■ What is required:
Please explain, in one to three sentences, why the writer of the Zenphoto post rsyncs the exported JPEGs to the server's albums folder.

■ Text for analysis:
########

Hi,
I've just installed Zenphoto, and i'm liking it. Very clean, straightforward, minimalist and no feature bloat. Good stuff.
Just wanted to post a few thoughts... firstly, i'm LOVING the fact I can just FTP stuff onto the server and it'll get picked up... good stuff. Personally, i'm exporting from Lightroom, and rsyncing the exported JPEGs to the server's albums folder. This way, if I change any metadata (keywords, caption etc), only the changes are sync'd (eg a few bytes instead of re-uploading an entire 5-6Mb JPEG). I just have to hit the 'refresh metadata' button in ZP admin and i'm set. Very nice.

########

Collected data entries
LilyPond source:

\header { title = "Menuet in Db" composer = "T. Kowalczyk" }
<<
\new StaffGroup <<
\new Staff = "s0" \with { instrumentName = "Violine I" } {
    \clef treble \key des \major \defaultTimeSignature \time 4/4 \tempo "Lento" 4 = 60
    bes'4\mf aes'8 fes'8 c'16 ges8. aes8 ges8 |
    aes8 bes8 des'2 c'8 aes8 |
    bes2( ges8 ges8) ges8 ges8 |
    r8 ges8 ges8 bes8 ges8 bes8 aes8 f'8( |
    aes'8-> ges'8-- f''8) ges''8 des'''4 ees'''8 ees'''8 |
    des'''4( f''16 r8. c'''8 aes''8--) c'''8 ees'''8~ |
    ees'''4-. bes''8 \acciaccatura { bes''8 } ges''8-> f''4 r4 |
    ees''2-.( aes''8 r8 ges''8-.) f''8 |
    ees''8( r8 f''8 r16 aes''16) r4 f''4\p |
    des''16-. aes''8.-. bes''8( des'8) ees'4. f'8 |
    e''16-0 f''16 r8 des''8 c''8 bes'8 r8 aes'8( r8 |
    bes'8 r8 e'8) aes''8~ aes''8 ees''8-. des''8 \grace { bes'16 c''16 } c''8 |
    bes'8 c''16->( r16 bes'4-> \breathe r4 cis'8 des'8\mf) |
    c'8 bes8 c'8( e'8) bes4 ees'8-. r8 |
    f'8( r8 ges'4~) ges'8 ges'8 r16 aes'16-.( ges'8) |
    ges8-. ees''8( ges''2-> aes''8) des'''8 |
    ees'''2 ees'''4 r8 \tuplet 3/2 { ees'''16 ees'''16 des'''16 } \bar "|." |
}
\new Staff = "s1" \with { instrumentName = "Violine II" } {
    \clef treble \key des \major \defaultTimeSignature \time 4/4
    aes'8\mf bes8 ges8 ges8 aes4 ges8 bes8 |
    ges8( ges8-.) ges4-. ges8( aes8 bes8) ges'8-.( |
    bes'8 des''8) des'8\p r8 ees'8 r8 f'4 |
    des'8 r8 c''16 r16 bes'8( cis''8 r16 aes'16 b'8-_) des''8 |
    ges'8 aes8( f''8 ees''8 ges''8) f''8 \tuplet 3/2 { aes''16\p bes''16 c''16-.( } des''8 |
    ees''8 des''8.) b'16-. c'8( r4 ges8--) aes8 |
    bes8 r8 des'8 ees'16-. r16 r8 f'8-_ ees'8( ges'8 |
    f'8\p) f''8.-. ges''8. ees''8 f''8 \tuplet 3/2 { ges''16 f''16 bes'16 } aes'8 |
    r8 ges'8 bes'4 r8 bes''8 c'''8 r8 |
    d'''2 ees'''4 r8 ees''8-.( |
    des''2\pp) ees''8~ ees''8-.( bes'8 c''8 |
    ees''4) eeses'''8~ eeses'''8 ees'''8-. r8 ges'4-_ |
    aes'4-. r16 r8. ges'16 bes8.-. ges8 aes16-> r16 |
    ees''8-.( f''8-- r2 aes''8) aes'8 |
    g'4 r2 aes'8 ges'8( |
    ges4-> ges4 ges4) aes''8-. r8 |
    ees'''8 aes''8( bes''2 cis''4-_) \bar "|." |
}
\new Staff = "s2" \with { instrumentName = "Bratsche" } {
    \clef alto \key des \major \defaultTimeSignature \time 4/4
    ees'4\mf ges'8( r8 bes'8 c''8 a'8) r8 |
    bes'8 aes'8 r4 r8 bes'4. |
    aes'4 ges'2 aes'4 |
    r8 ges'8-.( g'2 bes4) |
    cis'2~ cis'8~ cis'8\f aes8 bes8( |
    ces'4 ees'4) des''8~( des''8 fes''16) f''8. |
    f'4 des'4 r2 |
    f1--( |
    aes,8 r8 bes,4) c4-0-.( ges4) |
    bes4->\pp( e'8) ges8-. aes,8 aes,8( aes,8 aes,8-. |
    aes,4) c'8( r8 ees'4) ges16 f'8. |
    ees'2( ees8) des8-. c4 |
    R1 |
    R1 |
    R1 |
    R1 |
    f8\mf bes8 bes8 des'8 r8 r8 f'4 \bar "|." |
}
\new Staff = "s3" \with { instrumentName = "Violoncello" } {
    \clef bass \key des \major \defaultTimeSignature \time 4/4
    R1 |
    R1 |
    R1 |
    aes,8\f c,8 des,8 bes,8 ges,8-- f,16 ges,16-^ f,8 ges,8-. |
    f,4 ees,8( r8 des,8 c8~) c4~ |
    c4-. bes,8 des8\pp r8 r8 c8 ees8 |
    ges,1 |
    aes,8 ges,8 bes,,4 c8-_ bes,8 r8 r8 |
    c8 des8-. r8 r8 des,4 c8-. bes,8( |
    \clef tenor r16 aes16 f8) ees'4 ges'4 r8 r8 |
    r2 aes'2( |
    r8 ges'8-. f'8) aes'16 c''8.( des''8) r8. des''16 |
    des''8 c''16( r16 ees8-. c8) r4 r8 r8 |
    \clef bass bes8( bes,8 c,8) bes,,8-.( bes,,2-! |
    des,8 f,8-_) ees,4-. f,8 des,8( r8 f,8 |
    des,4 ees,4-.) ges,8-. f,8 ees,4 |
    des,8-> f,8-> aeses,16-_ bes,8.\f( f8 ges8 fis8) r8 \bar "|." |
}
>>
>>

########

■ Your solution:
If the writer changes any metadata, such as keywords or a caption, rsync sends only the changes. That is a few bytes instead of re-uploading an entire 5-6Mb JPEG.